### Work instructions
a) Answer these questions from the news report on Asian markets and swine flu fears:
(i) Which stocks rebounded sharply around Asia after being slammed in recent days?
(ii) In more than how many deaths in Mexico is the virus suspected?
(iii) By what percentage did Britain's FTSE 100 edge up as trading opened in Europe?
b) Pick up the news report on Asian markets and swine flu fears after its last sentence and carry it forward.

### Document section
*-*-*
Asian markets recover as US data offset flu fears

HONG KONG - Global stock markets recovered on Wednesday as better-than-expected U.S. data gave investors hope of a turnaround in the world’s largest economy and helped offset their fears of a swine flu pandemic.

By (AP)

Published: Wed 29 Apr 2009, 3:22 PM

Last updated: Thu 2 Apr 2015, 3:42 AM

After two days of declines, several major markets in Asian and Europe posted broad-based gains. Airline stocks, slammed in recent days amid worries about the disease’s toll on travel, rebounded sharply around Asia. The dollar strengthened against the yen, while oil prices were steady.

Investors were cheered after a closely watched measure of U.S. consumer confidence soared in April, suggesting Americans may be ready to spend again a boon for export-driven Asian countries. An easing in the pace of home price declines also boosted sentiment.

Worries about swine flu and its impact on a world economy still reeling from recession have consumed the market this week. Countries everywhere have warned against or slapped outright bans on travel to Mexico, where the vast majority of cases are located, as new infections cropped up in Germany, New Zealand and Israel in recent days.

While the rapid spread of the virus, suspected in more than 150 deaths in Mexico, continues to inspire caution, many investors are waiting to see whether the outbreak develops into a full-blown epidemic.

“There are more flu cases today, but it hasn’t seriously escalated yet,” said Nicole Sze, Singapore-based investment analyst Nicole Sze of Bank Julius Baer & Co., which manages about $300 billion in assets. “Until we see a serious escalation the markets will likely trade in a range and be more focused on the economy and earnings.”

As trading opened in Europe, Britain’s FTSE 100 edged up 0.4 percent, while benchmarks in Germany and France rose nearly 1 percent. Meanwhile, Wall Street futures signaled a higher open, with Dow futures up 44 points, or 0.6 percent, to 8,011, while S&P 500 futures were up 4.7 points, or 0.6 percent, to 856.50.
*-*-*
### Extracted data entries
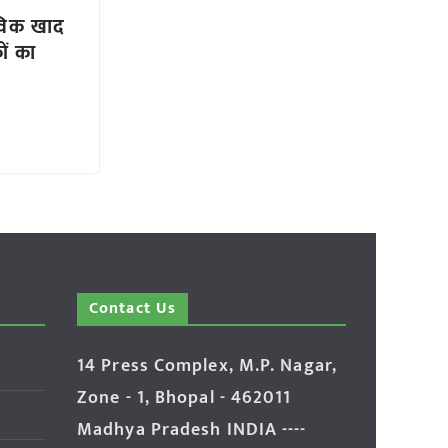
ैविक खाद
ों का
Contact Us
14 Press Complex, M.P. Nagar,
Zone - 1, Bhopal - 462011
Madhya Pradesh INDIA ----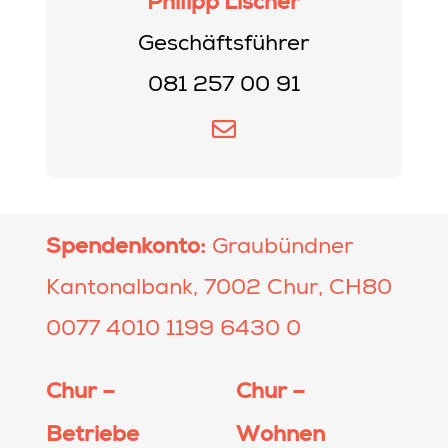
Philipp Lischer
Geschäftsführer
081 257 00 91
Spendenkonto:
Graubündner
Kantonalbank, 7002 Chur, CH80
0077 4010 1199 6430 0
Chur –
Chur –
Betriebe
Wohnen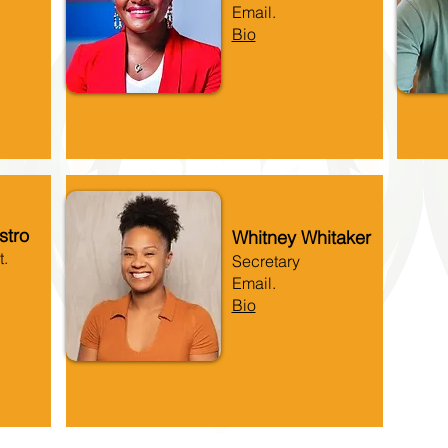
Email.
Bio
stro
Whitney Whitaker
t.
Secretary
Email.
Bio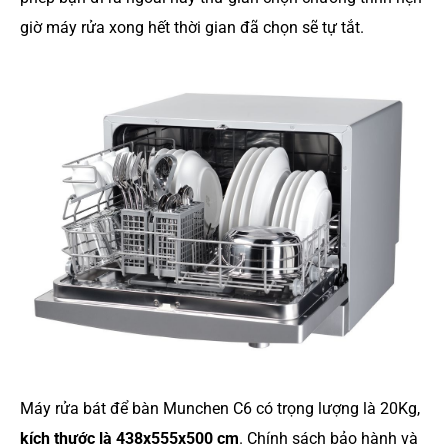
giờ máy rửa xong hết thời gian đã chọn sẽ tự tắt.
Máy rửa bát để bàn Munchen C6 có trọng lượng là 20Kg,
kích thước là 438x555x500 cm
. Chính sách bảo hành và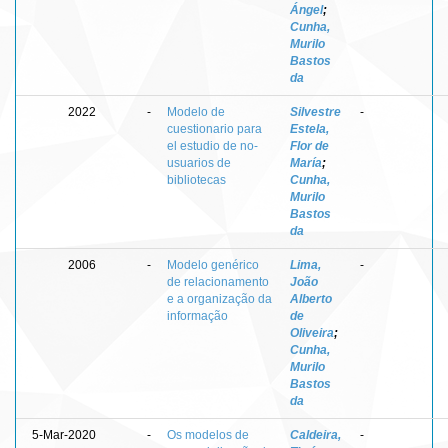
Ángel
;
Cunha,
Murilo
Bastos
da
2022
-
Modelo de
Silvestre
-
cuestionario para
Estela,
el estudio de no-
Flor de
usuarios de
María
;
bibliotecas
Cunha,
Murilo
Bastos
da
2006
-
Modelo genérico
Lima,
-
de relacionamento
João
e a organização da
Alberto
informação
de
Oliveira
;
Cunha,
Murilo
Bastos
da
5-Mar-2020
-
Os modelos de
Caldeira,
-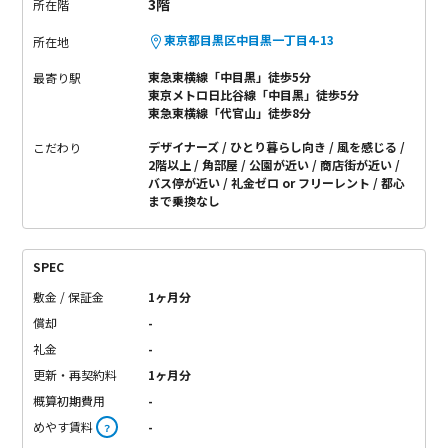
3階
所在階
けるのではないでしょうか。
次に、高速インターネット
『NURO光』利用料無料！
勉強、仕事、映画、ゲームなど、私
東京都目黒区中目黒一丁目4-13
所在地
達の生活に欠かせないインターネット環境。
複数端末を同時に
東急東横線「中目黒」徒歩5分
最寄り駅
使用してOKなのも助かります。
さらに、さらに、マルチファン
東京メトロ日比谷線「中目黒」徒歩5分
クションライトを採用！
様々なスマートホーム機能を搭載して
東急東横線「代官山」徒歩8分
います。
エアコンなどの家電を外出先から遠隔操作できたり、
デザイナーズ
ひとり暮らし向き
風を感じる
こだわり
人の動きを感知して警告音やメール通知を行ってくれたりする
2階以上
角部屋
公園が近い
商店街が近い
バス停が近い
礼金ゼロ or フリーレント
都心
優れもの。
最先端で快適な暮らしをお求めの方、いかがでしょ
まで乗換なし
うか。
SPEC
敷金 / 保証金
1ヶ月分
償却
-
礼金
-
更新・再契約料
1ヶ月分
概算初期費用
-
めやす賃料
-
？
*-*-*
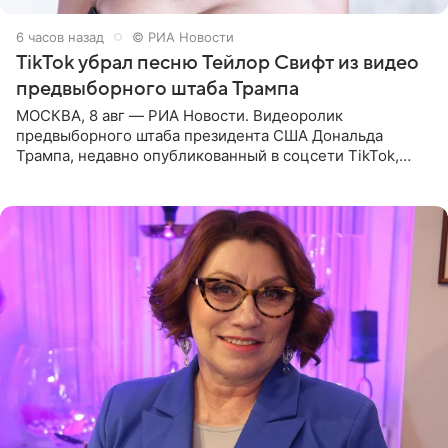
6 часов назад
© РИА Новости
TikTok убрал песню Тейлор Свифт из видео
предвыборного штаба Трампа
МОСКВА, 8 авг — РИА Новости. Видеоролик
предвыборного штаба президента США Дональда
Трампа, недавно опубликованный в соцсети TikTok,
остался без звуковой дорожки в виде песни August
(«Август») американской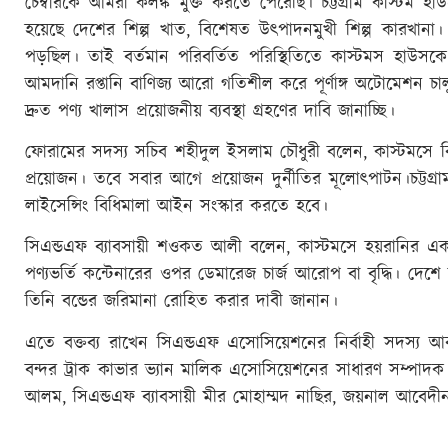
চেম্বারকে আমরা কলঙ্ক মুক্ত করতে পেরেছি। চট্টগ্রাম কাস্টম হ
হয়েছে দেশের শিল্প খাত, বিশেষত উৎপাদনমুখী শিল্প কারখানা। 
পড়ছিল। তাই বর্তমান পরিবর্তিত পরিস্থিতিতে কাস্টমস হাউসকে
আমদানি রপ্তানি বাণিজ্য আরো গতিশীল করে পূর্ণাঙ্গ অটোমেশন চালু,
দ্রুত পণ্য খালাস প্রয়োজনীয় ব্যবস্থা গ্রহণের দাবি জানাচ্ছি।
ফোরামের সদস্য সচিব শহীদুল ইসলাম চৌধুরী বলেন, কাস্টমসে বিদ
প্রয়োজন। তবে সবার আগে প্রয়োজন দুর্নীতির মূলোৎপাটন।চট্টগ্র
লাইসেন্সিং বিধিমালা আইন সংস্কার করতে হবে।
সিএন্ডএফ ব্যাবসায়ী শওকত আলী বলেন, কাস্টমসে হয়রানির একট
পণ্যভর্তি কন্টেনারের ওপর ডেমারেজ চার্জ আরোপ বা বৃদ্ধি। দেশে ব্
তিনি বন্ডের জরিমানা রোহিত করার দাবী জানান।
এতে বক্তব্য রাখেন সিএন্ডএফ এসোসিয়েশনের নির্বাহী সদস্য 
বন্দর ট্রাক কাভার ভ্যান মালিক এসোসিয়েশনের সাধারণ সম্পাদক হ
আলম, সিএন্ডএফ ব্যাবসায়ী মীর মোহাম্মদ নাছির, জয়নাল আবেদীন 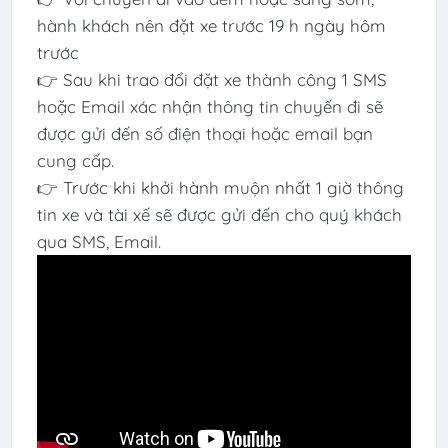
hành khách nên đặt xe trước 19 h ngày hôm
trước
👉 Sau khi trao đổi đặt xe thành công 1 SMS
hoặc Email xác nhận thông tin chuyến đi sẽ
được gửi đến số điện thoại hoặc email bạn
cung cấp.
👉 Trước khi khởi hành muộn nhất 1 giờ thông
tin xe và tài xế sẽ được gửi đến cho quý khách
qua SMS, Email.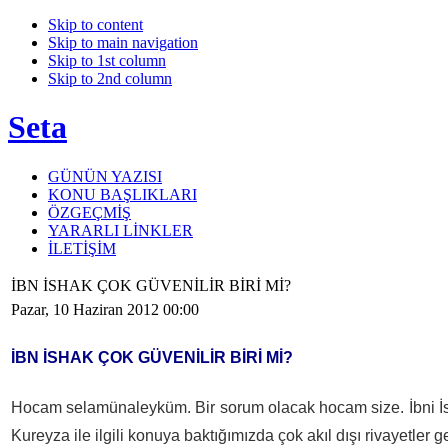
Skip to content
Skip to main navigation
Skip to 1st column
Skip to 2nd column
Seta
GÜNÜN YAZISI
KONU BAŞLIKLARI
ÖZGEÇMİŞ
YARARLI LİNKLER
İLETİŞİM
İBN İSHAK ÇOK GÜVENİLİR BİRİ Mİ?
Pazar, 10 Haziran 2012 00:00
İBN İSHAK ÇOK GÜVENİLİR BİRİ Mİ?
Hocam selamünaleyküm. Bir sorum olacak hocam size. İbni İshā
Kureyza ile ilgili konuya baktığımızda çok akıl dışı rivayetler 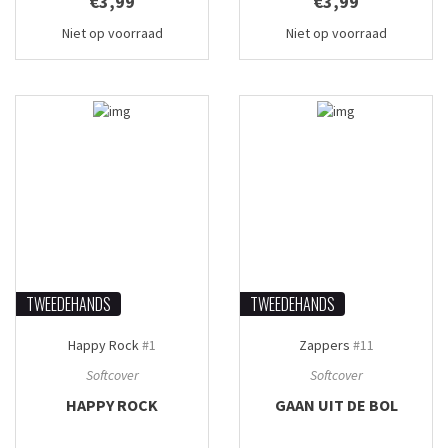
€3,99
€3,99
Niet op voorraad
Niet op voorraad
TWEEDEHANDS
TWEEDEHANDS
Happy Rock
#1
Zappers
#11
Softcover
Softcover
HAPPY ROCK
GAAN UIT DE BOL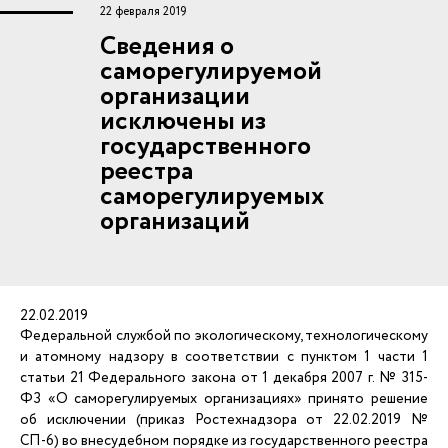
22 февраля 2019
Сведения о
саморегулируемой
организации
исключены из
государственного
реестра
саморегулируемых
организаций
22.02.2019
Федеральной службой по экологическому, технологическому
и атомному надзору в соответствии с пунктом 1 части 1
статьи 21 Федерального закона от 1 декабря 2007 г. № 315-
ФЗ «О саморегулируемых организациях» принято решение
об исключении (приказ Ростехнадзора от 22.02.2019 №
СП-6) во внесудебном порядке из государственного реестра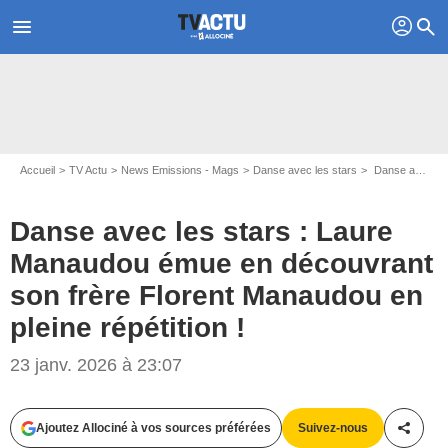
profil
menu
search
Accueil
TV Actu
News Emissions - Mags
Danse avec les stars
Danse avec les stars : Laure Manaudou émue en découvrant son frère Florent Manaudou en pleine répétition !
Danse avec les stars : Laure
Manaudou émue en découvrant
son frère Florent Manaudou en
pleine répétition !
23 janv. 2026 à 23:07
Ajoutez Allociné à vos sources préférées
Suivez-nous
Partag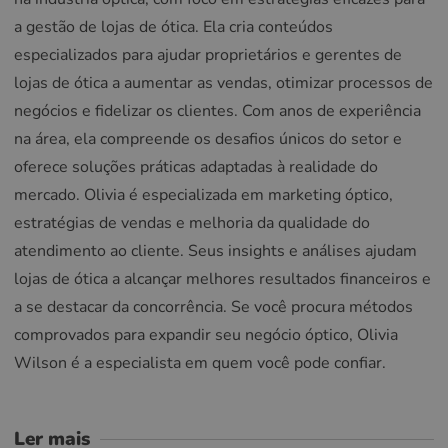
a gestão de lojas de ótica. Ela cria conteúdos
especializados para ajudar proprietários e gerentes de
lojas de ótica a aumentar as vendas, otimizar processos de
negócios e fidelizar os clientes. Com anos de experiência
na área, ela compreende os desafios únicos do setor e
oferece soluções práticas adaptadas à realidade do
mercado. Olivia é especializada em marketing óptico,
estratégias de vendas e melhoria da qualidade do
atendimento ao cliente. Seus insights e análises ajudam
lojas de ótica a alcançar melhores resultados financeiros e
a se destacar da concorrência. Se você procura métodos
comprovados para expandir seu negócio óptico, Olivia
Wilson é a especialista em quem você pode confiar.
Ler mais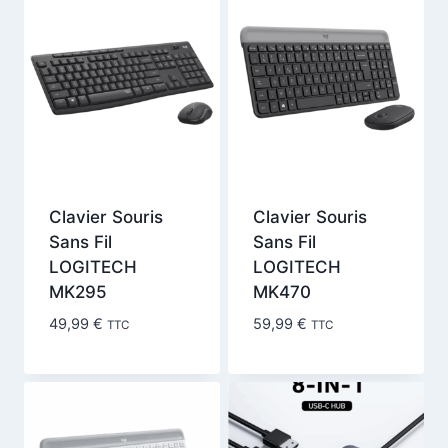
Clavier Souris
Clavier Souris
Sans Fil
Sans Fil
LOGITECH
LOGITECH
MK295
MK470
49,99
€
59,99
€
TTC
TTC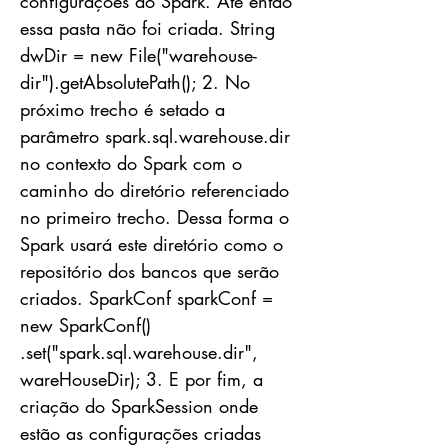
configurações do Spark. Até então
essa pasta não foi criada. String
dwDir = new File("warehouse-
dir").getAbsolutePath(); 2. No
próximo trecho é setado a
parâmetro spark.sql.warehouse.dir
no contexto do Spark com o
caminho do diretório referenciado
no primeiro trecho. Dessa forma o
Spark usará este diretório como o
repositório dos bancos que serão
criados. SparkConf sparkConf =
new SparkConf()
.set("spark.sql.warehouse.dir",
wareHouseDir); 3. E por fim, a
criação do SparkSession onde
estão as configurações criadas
*-*-*
### Answers by item number
a)
(i) Airline stocks
(ii) More than 150
(iii) 0.4 percent

b)
Earlier in Asia, South Korean shares led the region after the country posted a record current account surplus in March. The Kospi benchmark finished higher by 38.18 points, or 2.9 percent, to 1,338.42.

Chinese shares were helped by stronger earnings from China Petroleum & Chemical Corp., Asia’s largest refiner by capacity, and the country’s biggest coal producer, China Shenhua Energy. Also comforting investors were signs there was solid demand for stakes in top lender ICBC, sold by foreign companies this week, analysts said.

Hong Kong’s Hang Seng gained 401.84 points, or 2.8 percent, to 14,956.95, and Shanghai’s main index added 2.8 percent to 2,468.19. Markets in Singapore, India and Taiwan also gained. Australian shares closed modestly lower after a seesaw session.

Financial markets in Japan were closed for a national holiday and will reopen Thursday.

Investors sent Asian airline stocks skyward, with Hong Kong’s Cathay Pacific taking off 5.6 percent and Air China soaring over 11 percent.

The upbeat news about U.S. consumer sentiment also boosted exporters that rise and fall with American spending habits. Retail goods and textile trader Li & Fung, which supplies major American retailers, gained 7.2 percent in Hong Kong.

Investors around the world will be watching closely statements from the U.S. Federal Reserve after it wraps up a two-day meeting Wednesday. After the bank’s $1.2 trillion measures last month to kick start the economy including buying Treasury bonds the market is not counting on any major announcements. But analysts say the flu outbreak, along with continuing troubles at banks and credit markets, could elicit an unexpected response.

Overnight in New York, the consumer reading helped balanced out worries that large banks might need more capital following the government’s stress tests. The Dow Jones industrial average ended the day down 8.05, or 0.1 percent, to 8,016.95 after being down as much as 86 ahead of the consumer confidence report.

Broader stock indicators also lost ground. The Standard & Poor’s 500 index fell 2.35, or 0.3 percent, to 855.16.

Oil prices were up modestly in Asian trade, with benchmark crude for June delivery climbing 19 cents to $50.11. The contract slipped 22 cents to settle at $49.92 overnight.

In currencies, the dollar gained to 96.75 yen from 96.55 yen. The euro rose to $1.3194 from $1.3134.